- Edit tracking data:
——————

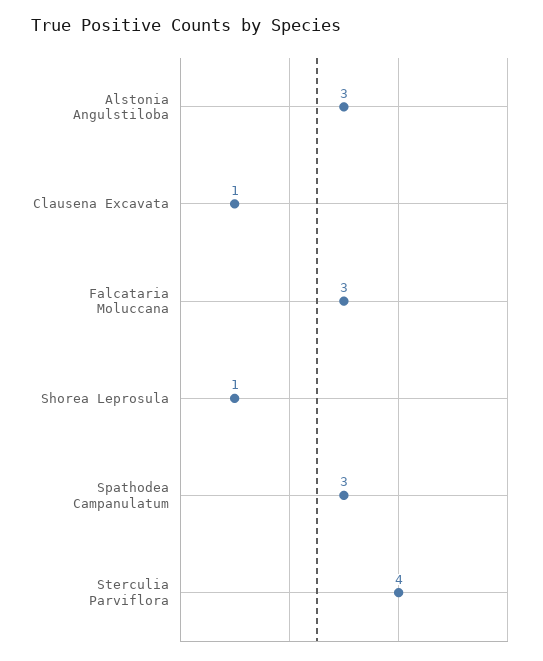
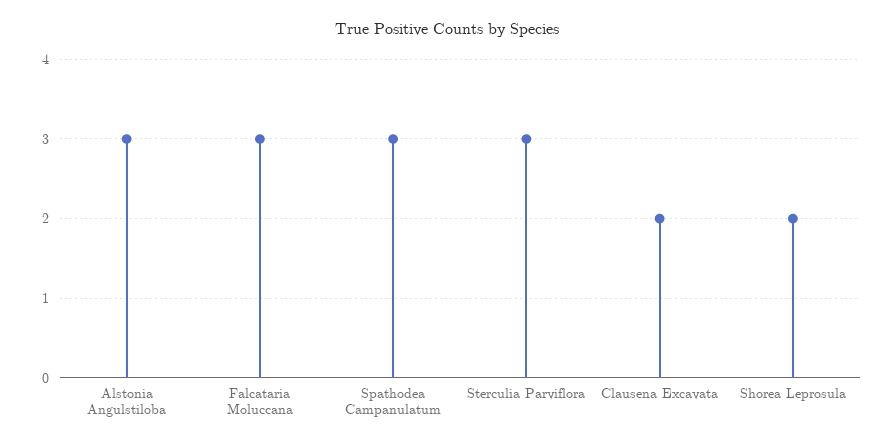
  {
    "Alstonia Angulstiloba": 3,
-   "Clausena Excavata": 1,
+   "Clausena Excavata": 2,
    "Falcataria Moluccana": 3,
-   "Shorea Leprosula": 1,
+   "Shorea Leprosula": 2,
    "Spathodea Campanulatum": 3,
-   "Sterculia Parviflora": 4
+   "Sterculia Parviflora": 3
  }

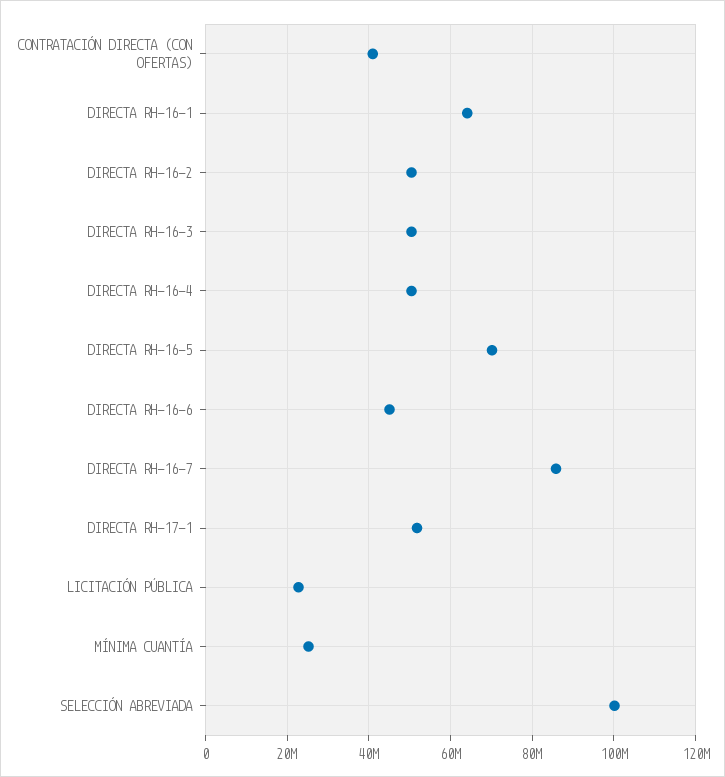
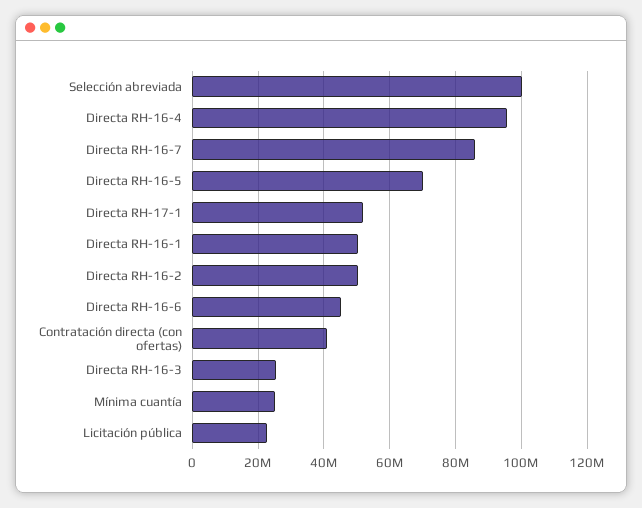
  {
    "CONTRATACIÓN DIRECTA (CON OFERTAS)": 40000000,
-   "DIRECTA RH-16-1": 64000000,
+   "DIRECTA RH-16-1": 50000000,
    "DIRECTA RH-16-2": 50000000,
-   "DIRECTA RH-16-3": 50000000,
+   "DIRECTA RH-16-3": 26000000,
-   "DIRECTA RH-16-4": 50000000,
+   "DIRECTA RH-16-4": 96000000,
    "DIRECTA RH-16-5": 70000000,
    "DIRECTA RH-16-6": 46000000,
    "DIRECTA RH-16-7": 86000000,
    "DIRECTA RH-17-1": 52000000,
    "LICITACIÓN PÚBLICA": 22000000,
    "MÍNIMA CUANTÍA": 26000000,
    "SELECCIÓN ABREVIADA": 100000000
  }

——————

- TASK STATEMENT: I'd like the records above given again exactly, please, without the pictures.

- WRITTEN SOLUTION:
  {
    "Alstonia Angulstiloba": 3,
-   "Clausena Excavata": 1,
+   "Clausena Excavata": 2,
    "Falcataria Moluccana": 3,
-   "Shorea Leprosula": 1,
+   "Shorea Leprosula": 2,
    "Spathodea Campanulatum": 3,
-   "Sterculia Parviflora": 4
+   "Sterculia Parviflora": 3
  }

  {
    "CONTRATACIÓN DIRECTA (CON OFERTAS)": 40000000,
-   "DIRECTA RH-16-1": 64000000,
+   "DIRECTA RH-16-1": 50000000,
    "DIRECTA RH-16-2": 50000000,
-   "DIRECTA RH-16-3": 50000000,
+   "DIRECTA RH-16-3": 26000000,
-   "DIRECTA RH-16-4": 50000000,
+   "DIRECTA RH-16-4": 96000000,
    "DIRECTA RH-16-5": 70000000,
    "DIRECTA RH-16-6": 46000000,
    "DIRECTA RH-16-7": 86000000,
    "DIRECTA RH-17-1": 52000000,
    "LICITACIÓN PÚBLICA": 22000000,
    "MÍNIMA CUANTÍA": 26000000,
    "SELECCIÓN ABREVIADA": 100000000
  }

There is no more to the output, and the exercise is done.